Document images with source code

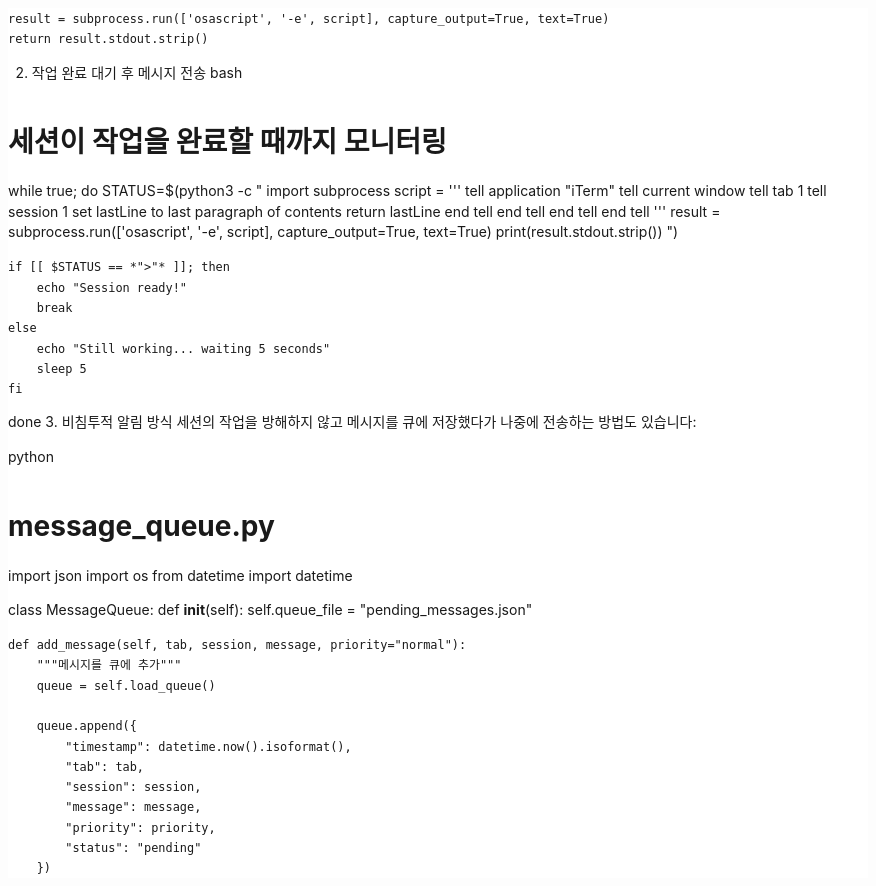     result = subprocess.run(['osascript', '-e', script], capture_output=True, text=True)
    return result.stdout.strip()
2. 작업 완료 대기 후 메시지 전송
bash
# 세션이 작업을 완료할 때까지 모니터링
while true; do
    STATUS=$(python3 -c "
import subprocess
script = '''
tell application \"iTerm\"
    tell current window
        tell tab 1
            tell session 1
                set lastLine to last paragraph of contents
                return lastLine
            end tell
        end tell
    end tell
end tell
'''
result = subprocess.run(['osascript', '-e', script], capture_output=True, text=True)
print(result.stdout.strip())
")
    
    if [[ $STATUS == *">"* ]]; then
        echo "Session ready!"
        break
    else
        echo "Still working... waiting 5 seconds"
        sleep 5
    fi
done
3. 비침투적 알림 방식
세션의 작업을 방해하지 않고 메시지를 큐에 저장했다가 나중에 전송하는 방법도 있습니다:

python
# message_queue.py
import json
import os
from datetime import datetime

class MessageQueue:
    def __init__(self):
        self.queue_file = "pending_messages.json"
    
    def add_message(self, tab, session, message, priority="normal"):
        """메시지를 큐에 추가"""
        queue = self.load_queue()
        
        queue.append({
            "timestamp": datetime.now().isoformat(),
            "tab": tab,
            "session": session,
            "message": message,
            "priority": priority,
            "status": "pending"
        })
        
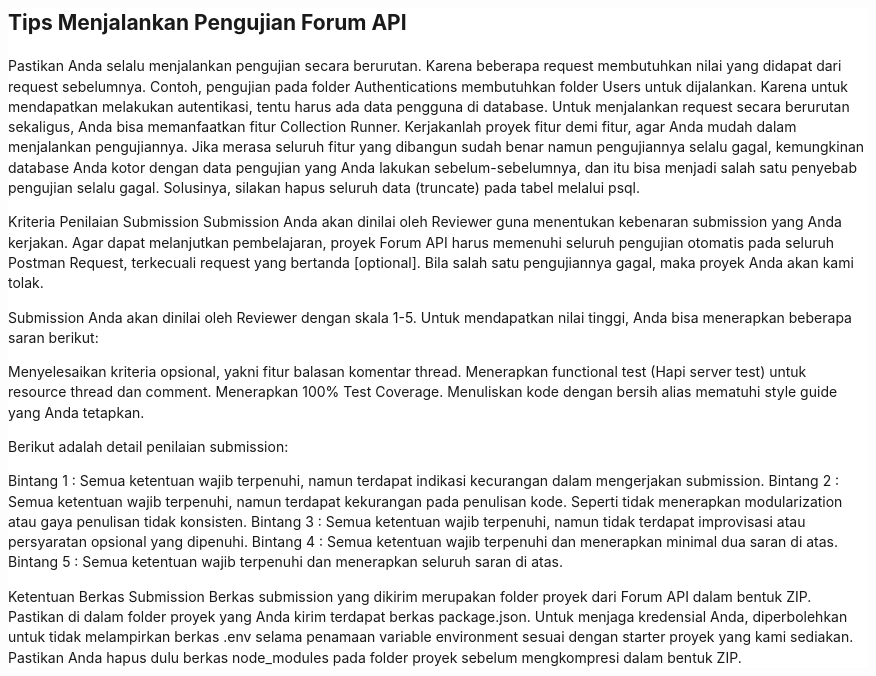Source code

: 

## Tips Menjalankan Pengujian Forum API
Pastikan Anda selalu menjalankan pengujian secara berurutan. Karena beberapa request membutuhkan nilai yang didapat dari request sebelumnya. Contoh, pengujian pada folder Authentications membutuhkan folder Users untuk dijalankan. Karena untuk mendapatkan melakukan autentikasi, tentu harus ada data pengguna di database.
Untuk menjalankan request secara berurutan sekaligus, Anda bisa memanfaatkan fitur Collection Runner.
Kerjakanlah proyek fitur demi fitur, agar Anda mudah dalam menjalankan pengujiannya.
Jika merasa seluruh fitur yang dibangun sudah benar namun pengujiannya selalu gagal, kemungkinan database Anda kotor dengan data pengujian yang Anda lakukan sebelum-sebelumnya, dan itu bisa menjadi salah satu penyebab pengujian selalu gagal. Solusinya, silakan hapus seluruh data (truncate) pada tabel melalui psql.



Kriteria Penilaian Submission
Submission Anda akan dinilai oleh Reviewer guna menentukan kebenaran submission yang Anda kerjakan. Agar dapat melanjutkan pembelajaran, proyek Forum API harus memenuhi seluruh pengujian otomatis pada seluruh Postman Request, terkecuali request yang bertanda [optional]. Bila salah satu pengujiannya gagal, maka proyek Anda akan kami tolak.

Submission Anda akan dinilai oleh Reviewer dengan skala 1-5. Untuk mendapatkan nilai tinggi, Anda bisa menerapkan beberapa saran berikut:

Menyelesaikan kriteria opsional, yakni fitur balasan komentar thread.
Menerapkan functional test (Hapi server test) untuk resource thread dan comment.
Menerapkan 100% Test Coverage.
Menuliskan kode dengan bersih alias mematuhi style guide yang Anda tetapkan.

Berikut adalah detail penilaian submission:

Bintang 1 : Semua ketentuan wajib terpenuhi, namun terdapat indikasi kecurangan dalam mengerjakan submission.
Bintang 2 : Semua ketentuan wajib terpenuhi, namun terdapat kekurangan pada penulisan kode. Seperti tidak menerapkan modularization atau gaya penulisan tidak konsisten.
Bintang 3 : Semua ketentuan wajib terpenuhi, namun tidak terdapat improvisasi atau persyaratan opsional yang dipenuhi.
Bintang 4 : Semua ketentuan wajib terpenuhi dan menerapkan minimal dua saran di atas.
Bintang 5 : Semua ketentuan wajib terpenuhi dan menerapkan seluruh saran di atas.

Ketentuan Berkas Submission
Berkas submission yang dikirim merupakan folder proyek dari Forum API dalam bentuk ZIP. 
Pastikan di dalam folder proyek yang Anda kirim terdapat berkas package.json.
Untuk menjaga kredensial Anda, diperbolehkan untuk tidak melampirkan berkas .env selama penamaan variable environment sesuai dengan starter proyek yang kami sediakan. 
Pastikan Anda hapus dulu berkas node_modules pada folder proyek sebelum mengkompresi dalam bentuk ZIP.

Work instruction. Please set down the lines above word for word and leave out the pictures.

Reply.
     result = subprocess.run(['osascript', '-e', script], capture_output=True, text=True)
    return result.stdout.strip()
2. 작업 완료 대기 후 메시지 전송
bash
# 세션이 작업을 완료할 때까지 모니터링
while true; do
    STATUS=$(python3 -c "
import subprocess
script = '''
tell application \"iTerm\"
    tell current window
        tell tab 1
            tell session 1
                set lastLine to last paragraph of contents
                return lastLine
            end tell
        end tell
    end tell
end tell
'''
result = subprocess.run(['osascript', '-e', script], capture_output=True, text=True)
print(result.stdout.strip())
")
    
    if [[ $STATUS == *">"* ]]; then
        echo "Session ready!"
        break
    else
        echo "Still working... waiting 5 seconds"
        sleep 5
    fi
done
3. 비침투적 알림 방식
세션의 작업을 방해하지 않고 메시지를 큐에 저장했다가 나중에 전송하는 방법도 있습니다:

python
# message_queue.py
import json
import os
from datetime import datetime

class MessageQueue:
    def __init__(self):
        self.queue_file = "pending_messages.json"
    
    def add_message(self, tab, session, message, priority="normal"):
        """메시지를 큐에 추가"""
        queue = self.load_queue()
        
        queue.append({
            "timestamp": datetime.now().isoformat(),
            "tab": tab,
            "session": session,
            "message": message,
            "priority": priority,
            "status": "pending"
        })
        
Source code

: 

## Tips Menjalankan Pengujian Forum API
Pastikan Anda selalu menjalankan pengujian secara berurutan. Karena beberapa request membutuhkan nilai yang didapat dari request sebelumnya. Contoh, pengujian pada folder Authentications membutuhkan folder Users untuk dijalankan. Karena untuk mendapatkan melakukan autentikasi, tentu harus ada data pengguna di database.
Untuk menjalankan request secara berurutan sekaligus, Anda bisa memanfaatkan fitur Collection Runner.
Kerjakanlah proyek fitur demi fitur, agar Anda mudah dalam menjalankan pengujiannya.
Jika merasa seluruh fitur yang dibangun sudah benar namun pengujiannya selalu gagal, kemungkinan database Anda kotor dengan data pengujian yang Anda lakukan sebelum-sebelumnya, dan itu bisa menjadi salah satu penyebab pengujian selalu gagal. Solusinya, silakan hapus seluruh data (truncate) pada tabel melalui psql.



Kriteria Penilaian Submission
Submission Anda akan dinilai oleh Reviewer guna menentukan kebenaran submission yang Anda kerjakan. Agar dapat melanjutkan pembelajaran, proyek Forum API harus memenuhi seluruh pengujian otomatis pada seluruh Postman Request, terkecuali request yang bertanda [optional]. Bila salah satu pengujiannya gagal, maka proyek Anda akan kami tolak.

Submission Anda akan dinilai oleh Reviewer dengan skala 1-5. Untuk mendapatkan nilai tinggi, Anda bisa menerapkan beberapa saran berikut:

Menyelesaikan kriteria opsional, yakni fitur balasan komentar thread.
Menerapkan functional test (Hapi server test) untuk resource thread dan comment.
Menerapkan 100% Test Coverage.
Menuliskan kode dengan bersih alias mematuhi style guide yang Anda tetapkan.

Berikut adalah detail penilaian submission:

Bintang 1 : Semua ketentuan wajib terpenuhi, namun terdapat indikasi kecurangan dalam mengerjakan submission.
Bintang 2 : Semua ketentuan wajib terpenuhi, namun terdapat kekurangan pada penulisan kode. Seperti tidak menerapkan modularization atau gaya penulisan tidak konsisten.
Bintang 3 : Semua ketentuan wajib terpenuhi, namun tidak terdapat improvisasi atau persyaratan opsional yang dipenuhi.
Bintang 4 : Semua ketentuan wajib terpenuhi dan menerapkan minimal dua saran di atas.
Bintang 5 : Semua ketentuan wajib terpenuhi dan menerapkan seluruh saran di atas.

Ketentuan Berkas Submission
Berkas submission yang dikirim merupakan folder proyek dari Forum API dalam bentuk ZIP. 
Pastikan di dalam folder proyek yang Anda kirim terdapat berkas package.json.
Untuk menjaga kredensial Anda, diperbolehkan untuk tidak melampirkan berkas .env selama penamaan variable environment sesuai dengan starter proyek yang kami sediakan. 
Pastikan Anda hapus dulu berkas node_modules pada folder proyek sebelum mengkompresi dalam bentuk ZIP.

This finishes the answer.